New businesses: Infosys COO S.D. Shibulal. The company plans to grow revenue from infrastructure management, independent testing and validation, business process management and system integration. Hemant Mishra / Mint
Infosys, India’s second largest software services firm by revenue, plans to grow revenue from infrastructure management, independent testing and validation, business process management, and system integration. These businesses currently contribute independently between $250 million and $300 million a year. Infosys, according to the guidance issued by the company in October, will end this year with between $4.6 billion and $4.62 billion in revenue.
“Our go-to-market strategies at the highest level remains the same. Either we are a consulting and transformational player or we are an outsourcing partner,” said S.D. Shibulal, chief operating officer at Infosys. “We are engaging (customers) with our new (business) models, (we have) two or three funnels for growth.”
Infosys has a five-seven-year strategy for each business for growth, he added.
Indian software services firms have traditionally offered routine services such as application development and maintenance that account for around 40% of their revenue to customers in the US and Europe. But increasing competition and pressure on profit margins is making them look at new business segments and new geographies, say analysts.
“To put it bluntly, only new geographies, new business verticals and upcoming segments will drive growth. All the large Indian players are adopting this strategy,” said Anil Advani, head of research at SBICAP Securities Ltd. “That is the only way to grow.”

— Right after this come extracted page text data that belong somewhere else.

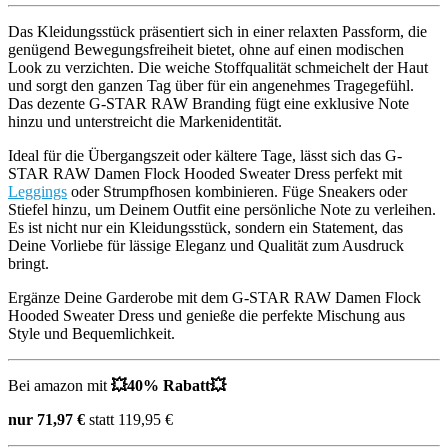
Das Kleidungsstück präsentiert sich in einer relaxten Passform, die
genügend Bewegungsfreiheit bietet, ohne auf einen modischen
Look zu verzichten. Die weiche Stoffqualität schmeichelt der Haut
und sorgt den ganzen Tag über für ein angenehmes Tragegefühl.
Das dezente G-STAR RAW Branding fügt eine exklusive Note
hinzu und unterstreicht die Markenidentität.
Ideal für die Übergangszeit oder kältere Tage, lässt sich das G-
STAR RAW Damen Flock Hooded Sweater Dress perfekt mit
Leggings
oder Strumpfhosen kombinieren. Füge Sneakers oder
Stiefel hinzu, um Deinem Outfit eine persönliche Note zu verleihen.
Es ist nicht nur ein Kleidungsstück, sondern ein Statement, das
Deine Vorliebe für lässige Eleganz und Qualität zum Ausdruck
bringt.
Ergänze Deine Garderobe mit dem G-STAR RAW Damen Flock
Hooded Sweater Dress und genieße die perfekte Mischung aus
Style und Bequemlichkeit.
Bei amazon mit
💥4
0% Rabatt
💥
nur 71,97 €
statt 119,95 €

India’s software exports are expected to grow between 4% and 7% this year to $48-50 billion, the slowest rate of growth in almost a decade, according to Nasscom, the industry lobby, after customers in the US and Europe, the two main markets for Indian firms, slashed technology spending due to recession.
But as the economy bounces back in the US and customers slowly begin their spend on technology, Indian firms such as Infosys say they stand to benefit the most from the recovery. In the second quarter to September, Infosys and its peers Tata Consultancy Services Ltd, the largest Indian software services firm, and Wipro Ltd, the third largest, showed growth, the first in six quarters on improved orders from customers. Most Indian firms have predicted higher growth in the second half of the year than the first six months. But faster growth could come in 2010.
Infosys says that while budgets in the US—the market from where it earns two-thirds of its revenue—are likely to remain flat in the coming year, the company stands to gain from the availability of talent and delivery from a low-cost base.
“But from an offshore outsourcing work perspective, we are definitely seeing positive responses. Most clients are trying to do more with less. Because, now the budgets have been cut and they have lost people, and business is changing,” said Shibulal.
“Business is changing in terms of client demands, in terms of regulatory framework; it is changing in terms of M&A (mergers and acquisitions) activity, these clients, some of them got merged, because they need to do system rationalization and things like it. They are all trying to do more with less and they really need to do those things, because that is what makes them successful when this (economic crisis) is over,” he added.
Infosys said it is also seeing a change in deal sizes since the slowdown. Large deals are fewer in numbers and deal sizes have halved from the $300-500 million nearly two years ago.
“One way to go was to compress the deal size, so that lower level (executives) can actually take decisions. The $300-500 million deals, I am not seeing as frequently as before. The $100-250 million deals are still out there, and we are chasing quite a few of them,” said Shibulal.
In the six months to September, it won eight deals that were valued at over $50 million.
The Infosys stock lost 0.81% to Rs2,376.70 on Thursday on the Bombay Stock Exchange. Its shares have more than doubled this year, consistent with the BSE IT index that grew 112.4%.